• ABOUT THIS EXERCISE
In the records below, find the line with "X0009000Y0026925D03*" and the line with "X0069000Y0006925D01*"; return exactly those lines and every line between them.

Hardware design source files:
• • • • • • •

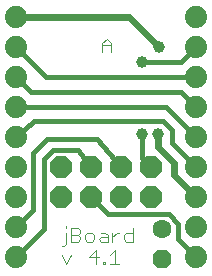
<source format=gtl>
G75*
%MOIN*%
%OFA0B0*%
%FSLAX25Y25*%
%IPPOS*%
%LPD*%
%AMOC8*
5,1,8,0,0,1.08239X$1,22.5*
%
%ADD10C,0.00400*%
%ADD11OC8,0.07400*%
%ADD12OC8,0.06300*%
%ADD13C,0.06300*%
%ADD14C,0.07400*%
%ADD15C,0.03962*%
%ADD16C,0.01600*%
%ADD17C,0.02400*%
D10*
X0025735Y0004625D02*
X0024200Y0007694D01*
X0024200Y0010590D02*
X0024967Y0010590D01*
X0025735Y0011358D01*
X0025735Y0015194D01*
X0025735Y0016729D02*
X0025735Y0017496D01*
X0027269Y0016729D02*
X0029571Y0016729D01*
X0030339Y0015962D01*
X0030339Y0015194D01*
X0029571Y0014427D01*
X0027269Y0014427D01*
X0027269Y0012125D02*
X0027269Y0016729D01*
X0029571Y0014427D02*
X0030339Y0013660D01*
X0030339Y0012892D01*
X0029571Y0012125D01*
X0027269Y0012125D01*
X0027269Y0007694D02*
X0025735Y0004625D01*
X0032641Y0012125D02*
X0031873Y0012892D01*
X0031873Y0014427D01*
X0032641Y0015194D01*
X0034175Y0015194D01*
X0034942Y0014427D01*
X0034942Y0012892D01*
X0034175Y0012125D01*
X0032641Y0012125D01*
X0035710Y0009229D02*
X0033408Y0006927D01*
X0036477Y0006927D01*
X0038012Y0005392D02*
X0038779Y0005392D01*
X0038779Y0004625D01*
X0038012Y0004625D01*
X0038012Y0005392D01*
X0040314Y0004625D02*
X0043383Y0004625D01*
X0041848Y0004625D02*
X0041848Y0009229D01*
X0040314Y0007694D01*
X0041081Y0012125D02*
X0041081Y0015194D01*
X0041081Y0013660D02*
X0042616Y0015194D01*
X0043383Y0015194D01*
X0044918Y0014427D02*
X0045685Y0015194D01*
X0047987Y0015194D01*
X0047987Y0016729D02*
X0047987Y0012125D01*
X0045685Y0012125D01*
X0044918Y0012892D01*
X0044918Y0014427D01*
X0039546Y0014427D02*
X0039546Y0012125D01*
X0037244Y0012125D01*
X0036477Y0012892D01*
X0037244Y0013660D01*
X0039546Y0013660D01*
X0039546Y0014427D02*
X0038779Y0015194D01*
X0037244Y0015194D01*
X0035710Y0009229D02*
X0035710Y0004625D01*
X0037606Y0075250D02*
X0037606Y0078319D01*
X0039140Y0079854D01*
X0040675Y0078319D01*
X0040675Y0075250D01*
X0040675Y0077552D02*
X0037606Y0077552D01*
D11*
X0034000Y0036925D03*
X0034000Y0026925D03*
X0024000Y0026925D03*
X0024000Y0036925D03*
X0044000Y0036925D03*
X0044000Y0026925D03*
X0054000Y0026925D03*
X0054000Y0036925D03*
D12*
X0057750Y0006300D03*
D13*
X0057750Y0016300D03*
D14*
X0009000Y0006925D03*
X0009000Y0016925D03*
X0009000Y0026925D03*
X0009000Y0036925D03*
X0009000Y0046925D03*
X0009000Y0056925D03*
X0009000Y0066925D03*
X0009000Y0076925D03*
X0009000Y0086925D03*
X0069000Y0086925D03*
X0069000Y0076925D03*
X0069000Y0066925D03*
X0069000Y0056925D03*
X0069000Y0046925D03*
X0069000Y0036925D03*
X0069000Y0026925D03*
X0069000Y0016925D03*
X0069000Y0006925D03*
D15*
X0056187Y0047862D03*
X0050875Y0047862D03*
X0050875Y0071925D03*
X0056500Y0076925D03*
D16*
X0050875Y0071925D02*
X0064000Y0071925D01*
X0069000Y0076925D01*
X0069000Y0066925D02*
X0019000Y0066925D01*
X0009000Y0076925D01*
X0009000Y0066925D02*
X0014000Y0061925D01*
X0064000Y0061925D01*
X0069000Y0056925D01*
X0069000Y0046925D02*
X0059000Y0056925D01*
X0009000Y0056925D01*
X0014937Y0052237D02*
X0058062Y0052237D01*
X0060875Y0049425D01*
X0060875Y0045050D01*
X0069000Y0036925D01*
X0059937Y0021300D02*
X0063062Y0018175D01*
X0063062Y0012862D01*
X0069000Y0006925D01*
X0059937Y0021300D02*
X0039625Y0021300D01*
X0034000Y0026925D01*
X0034000Y0036925D02*
X0029625Y0042550D01*
X0021188Y0042550D01*
X0018375Y0039738D01*
X0018375Y0016300D01*
X0009000Y0006925D01*
X0009000Y0016925D02*
X0014625Y0022550D01*
X0014625Y0041613D01*
X0019313Y0046300D01*
X0035875Y0046300D01*
X0044000Y0036925D01*
X0050875Y0040050D02*
X0050875Y0047862D01*
X0050875Y0040050D02*
X0054000Y0036925D01*
X0014937Y0052237D02*
X0009000Y0046925D01*
D17*
X0009000Y0086925D02*
X0046500Y0086925D01*
X0056500Y0076925D01*
X0056187Y0047862D02*
X0056187Y0043800D01*
X0061500Y0038488D01*
X0061500Y0034425D01*
X0069000Y0026925D01*
M02*

</source>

• • • • • • •

• YOUR RESPONSE
X0009000Y0026925D03*
X0009000Y0036925D03*
X0009000Y0046925D03*
X0009000Y0056925D03*
X0009000Y0066925D03*
X0009000Y0076925D03*
X0009000Y0086925D03*
X0069000Y0086925D03*
X0069000Y0076925D03*
X0069000Y0066925D03*
X0069000Y0056925D03*
X0069000Y0046925D03*
X0069000Y0036925D03*
X0069000Y0026925D03*
X0069000Y0016925D03*
X0069000Y0006925D03*
D15*
X0056187Y0047862D03*
X0050875Y0047862D03*
X0050875Y0071925D03*
X0056500Y0076925D03*
D16*
X0050875Y0071925D02*
X0064000Y0071925D01*
X0069000Y0076925D01*
X0069000Y0066925D02*
X0019000Y0066925D01*
X0009000Y0076925D01*
X0009000Y0066925D02*
X0014000Y0061925D01*
X0064000Y0061925D01*
X0069000Y0056925D01*
X0069000Y0046925D02*
X0059000Y0056925D01*
X0009000Y0056925D01*
X0014937Y0052237D02*
X0058062Y0052237D01*
X0060875Y0049425D01*
X0060875Y0045050D01*
X0069000Y0036925D01*
X0059937Y0021300D02*
X0063062Y0018175D01*
X0063062Y0012862D01*
X0069000Y0006925D01*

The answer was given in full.